What Could Possibly Go Wrong? Private Companies Are Doing Small-Scale Solar Engineering w/o Regulation

For as little as $1, you can dim the sun — just a tiny bit — to save the world from climate change. At least, that’s the promise sold by a California start-up called Make Sunsets. Your dollar will pay for founder Luke Iseman to drive a Winnebago RV into the hills half an hour outside Saratoga, California, to release a balloon loaded with sulfur dioxide, an air pollutant normally spewed by volcanic eruptions. He and his 1,000 paying customers hope the balloon will burst in the stratosphere, releasing particles that will block sunlight and cool the planet.

Iseman’s sun-blocking activities — which aren’t officially approved by any government on Earth, but aren’t illegal under California law — are an example of a controversial tactic called “solar geoengineering.” It has been the subject of many science fiction stories, conspiracy theories and at least one U.S. spy report warning that it could spark real-world wars. And now it’s becoming a private industry. Make Sunsets has raised more than $1 million from investors and sold more than $100,000 worth of “cooling credits” to customers this year. A better-funded competitor, Stardust, has raised $75 million to develop a more sophisticated geoengineering method it says will be ready to launch by the end of the decade — although its founders vow they won’t deploy their technology unless a government hires them to do so.

*Given entries*.

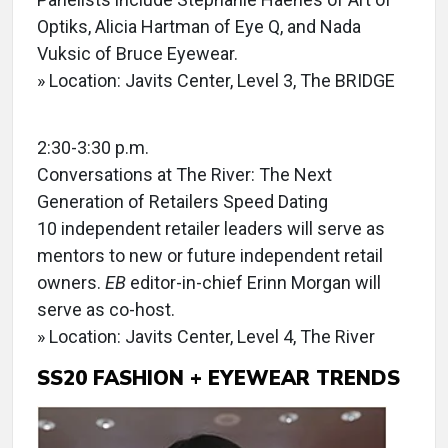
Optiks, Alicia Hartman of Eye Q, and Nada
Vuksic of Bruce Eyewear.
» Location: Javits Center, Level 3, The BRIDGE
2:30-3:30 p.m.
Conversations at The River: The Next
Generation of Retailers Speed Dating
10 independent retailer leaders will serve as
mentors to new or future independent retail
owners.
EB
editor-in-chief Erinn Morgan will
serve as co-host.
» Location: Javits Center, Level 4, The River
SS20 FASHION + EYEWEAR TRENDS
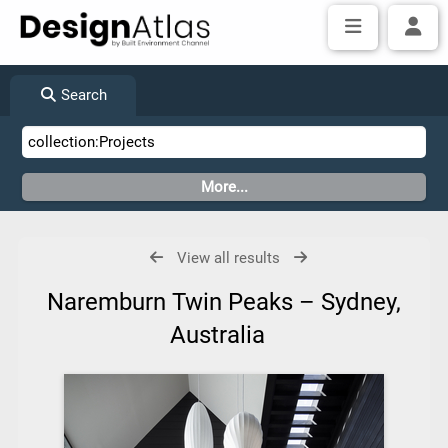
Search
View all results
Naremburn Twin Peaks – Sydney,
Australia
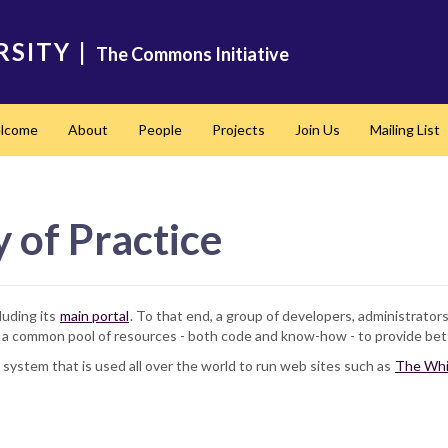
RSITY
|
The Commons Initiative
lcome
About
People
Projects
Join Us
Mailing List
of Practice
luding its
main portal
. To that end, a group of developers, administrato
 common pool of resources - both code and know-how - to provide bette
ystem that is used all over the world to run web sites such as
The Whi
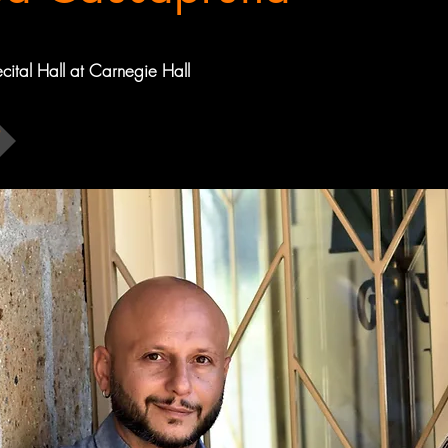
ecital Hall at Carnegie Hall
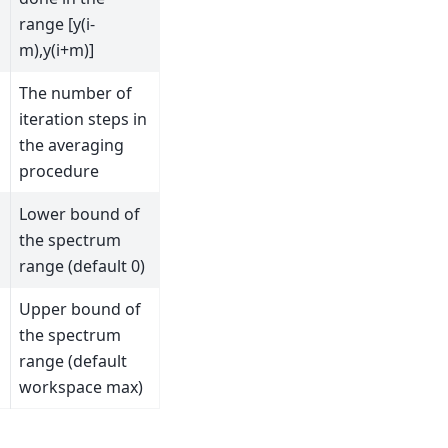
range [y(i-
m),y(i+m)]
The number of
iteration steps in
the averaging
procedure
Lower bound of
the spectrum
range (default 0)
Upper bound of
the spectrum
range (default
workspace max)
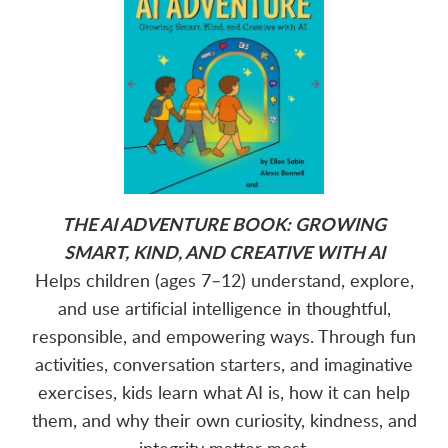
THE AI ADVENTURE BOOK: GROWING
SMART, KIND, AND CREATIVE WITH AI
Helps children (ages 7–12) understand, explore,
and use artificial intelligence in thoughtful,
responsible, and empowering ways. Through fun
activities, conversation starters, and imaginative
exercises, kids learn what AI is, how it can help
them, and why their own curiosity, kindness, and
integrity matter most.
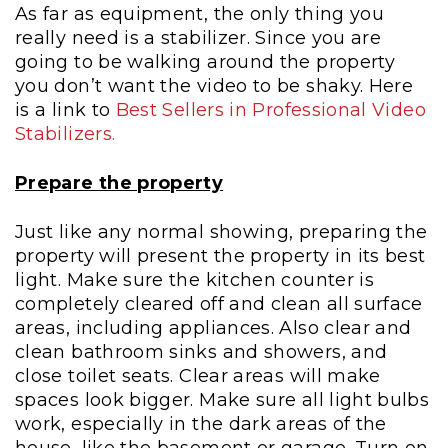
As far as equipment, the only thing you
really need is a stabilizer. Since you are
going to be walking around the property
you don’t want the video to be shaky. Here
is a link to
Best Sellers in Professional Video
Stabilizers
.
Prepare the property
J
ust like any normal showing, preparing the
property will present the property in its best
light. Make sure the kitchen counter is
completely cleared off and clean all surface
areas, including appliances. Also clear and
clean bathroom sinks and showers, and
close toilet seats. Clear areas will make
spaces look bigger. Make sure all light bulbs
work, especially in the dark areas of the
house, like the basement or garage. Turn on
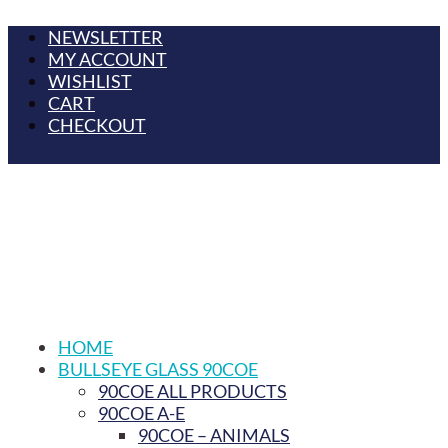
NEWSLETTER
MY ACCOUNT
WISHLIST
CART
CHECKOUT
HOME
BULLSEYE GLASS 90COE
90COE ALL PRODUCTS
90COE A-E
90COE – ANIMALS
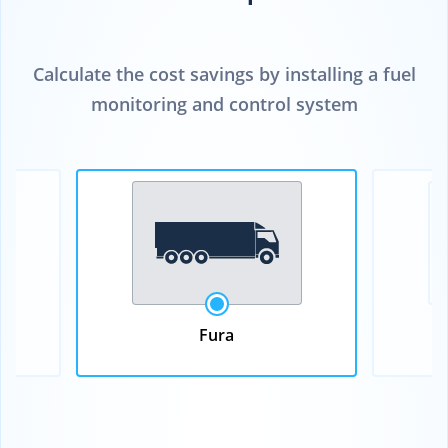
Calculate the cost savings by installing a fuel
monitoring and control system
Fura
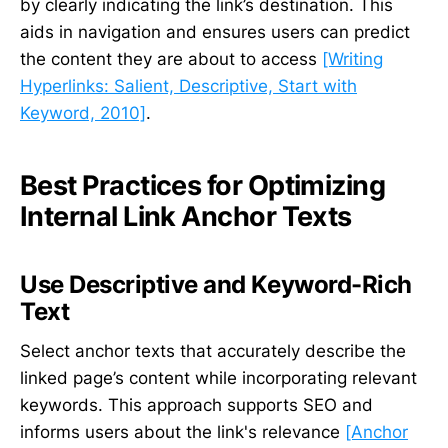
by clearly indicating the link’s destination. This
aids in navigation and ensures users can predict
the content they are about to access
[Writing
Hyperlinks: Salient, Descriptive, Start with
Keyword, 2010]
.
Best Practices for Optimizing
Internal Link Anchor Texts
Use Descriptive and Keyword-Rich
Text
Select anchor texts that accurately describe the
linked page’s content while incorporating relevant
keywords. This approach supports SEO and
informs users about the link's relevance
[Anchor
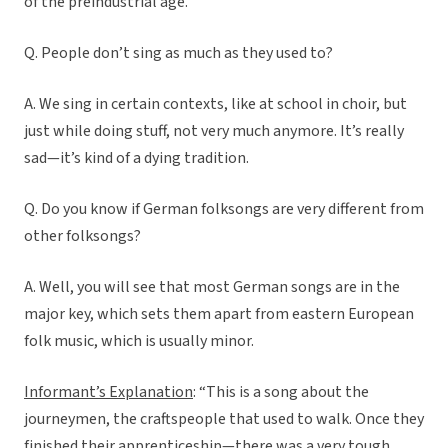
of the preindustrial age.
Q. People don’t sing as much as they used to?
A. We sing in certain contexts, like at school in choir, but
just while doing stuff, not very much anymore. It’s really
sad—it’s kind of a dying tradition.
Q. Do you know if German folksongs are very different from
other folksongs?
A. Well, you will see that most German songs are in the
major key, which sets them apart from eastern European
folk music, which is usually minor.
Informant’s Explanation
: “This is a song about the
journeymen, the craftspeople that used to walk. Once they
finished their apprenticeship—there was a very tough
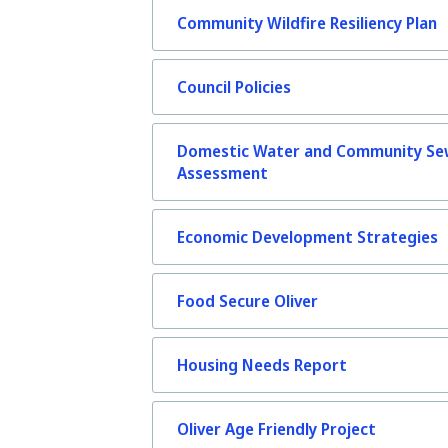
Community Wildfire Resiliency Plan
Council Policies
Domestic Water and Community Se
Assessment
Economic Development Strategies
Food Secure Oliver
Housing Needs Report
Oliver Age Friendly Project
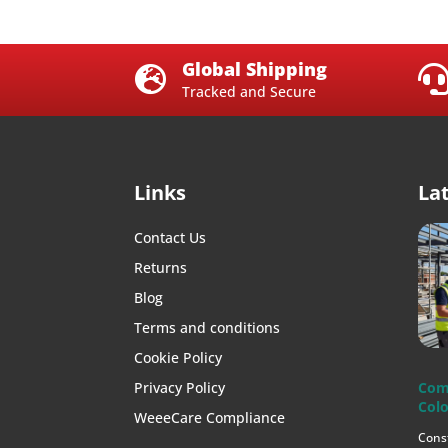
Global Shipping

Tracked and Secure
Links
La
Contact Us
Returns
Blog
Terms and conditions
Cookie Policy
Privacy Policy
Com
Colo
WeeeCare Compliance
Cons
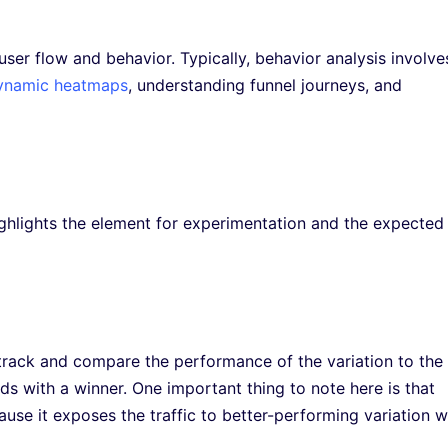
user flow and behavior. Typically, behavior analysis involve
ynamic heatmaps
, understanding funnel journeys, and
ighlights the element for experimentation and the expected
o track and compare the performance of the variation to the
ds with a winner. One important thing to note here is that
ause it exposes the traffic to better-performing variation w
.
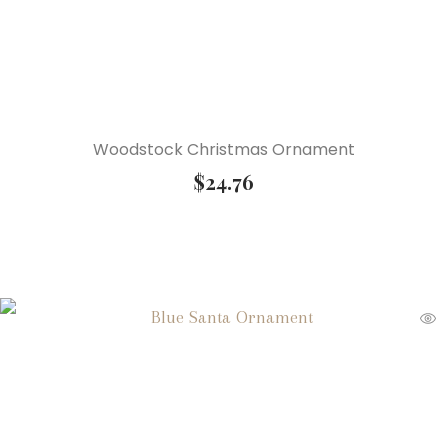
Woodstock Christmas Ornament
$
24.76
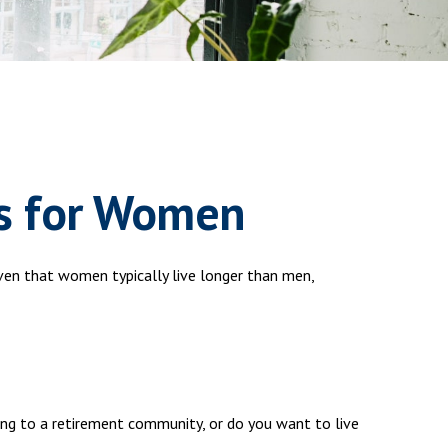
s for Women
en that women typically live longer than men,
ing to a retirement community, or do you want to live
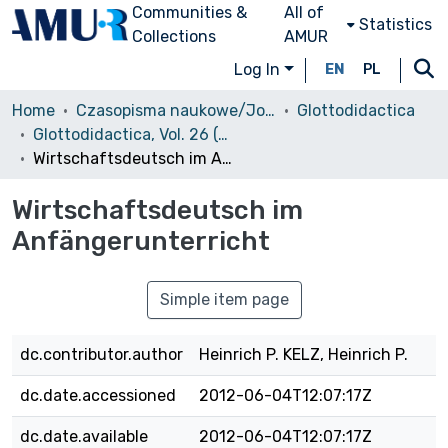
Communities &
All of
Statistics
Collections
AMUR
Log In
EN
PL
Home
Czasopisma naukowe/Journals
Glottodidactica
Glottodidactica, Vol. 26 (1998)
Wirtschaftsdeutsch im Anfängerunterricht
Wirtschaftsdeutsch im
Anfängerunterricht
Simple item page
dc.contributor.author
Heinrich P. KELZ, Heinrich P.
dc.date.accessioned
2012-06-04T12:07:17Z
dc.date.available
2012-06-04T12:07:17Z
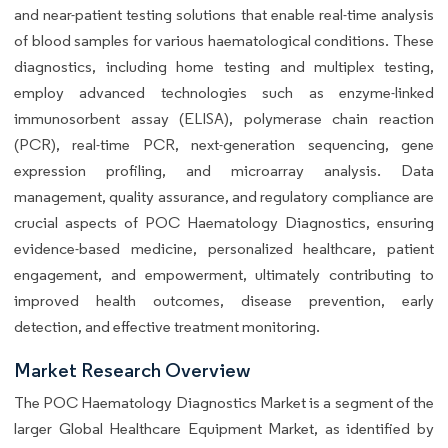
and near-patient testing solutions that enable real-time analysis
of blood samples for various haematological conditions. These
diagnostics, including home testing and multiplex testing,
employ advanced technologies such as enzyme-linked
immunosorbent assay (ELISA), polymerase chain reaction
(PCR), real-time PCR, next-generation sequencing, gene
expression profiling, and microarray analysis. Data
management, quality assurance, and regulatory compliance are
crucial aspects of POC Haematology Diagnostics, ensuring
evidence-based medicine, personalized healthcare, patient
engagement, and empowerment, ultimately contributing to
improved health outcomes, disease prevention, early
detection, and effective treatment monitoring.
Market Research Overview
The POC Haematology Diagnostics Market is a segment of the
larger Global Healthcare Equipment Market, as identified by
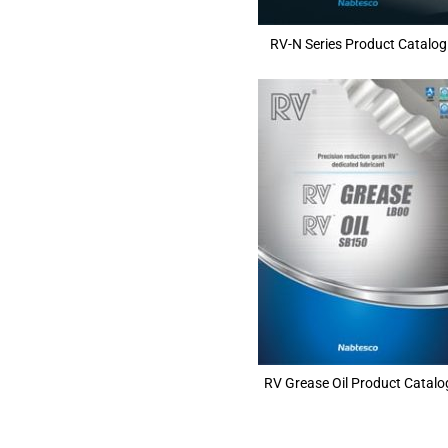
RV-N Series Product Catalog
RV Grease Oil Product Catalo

*Set of tasks*.
**1)** List every dollar amount that appears in the article on private solar geoengineering.
**2)** Carry on the article on private solar geoengineering from the point where it stops.

*Results for the exercise*.
**1)**
- $1
- $1 million
- $100,000
- $75 million

**2)**
The companies have sparked debate about the role private firms should play in tinkering with the global climate. Proponents say start-ups can develop a potentially world-changing technology faster than plodding university scientists; in recent years, academics studying geoengineering have tried to do basic outdoor equipment tests in Sweden and California only to face pushback and cancel their plans. “They stop. They give up,” said Maex Ament, a venture capitalist and Stardust investor. “If I’m an entrepreneur at heart, no, there is no ‘I’ll give up. Next topic.’ I’ll solve this problem, without compromising safety. There’s a different mindset.”

Opponents say profit-seeking companies have no business developing a technology designed to affect everyone on Earth, which may have unintended consequences for global weather patterns and could kill people by raising air pollution and cancer rates. “I do not trust the private sector to make good decisions for people,” said Shuchi Talati, founder of the nonprofit Alliance for Just Deliberation on Solar Geoengineering. “The whole move-fast-and-break-things ethos — I’ve seen it, and it hasn’t gone particularly well for society.”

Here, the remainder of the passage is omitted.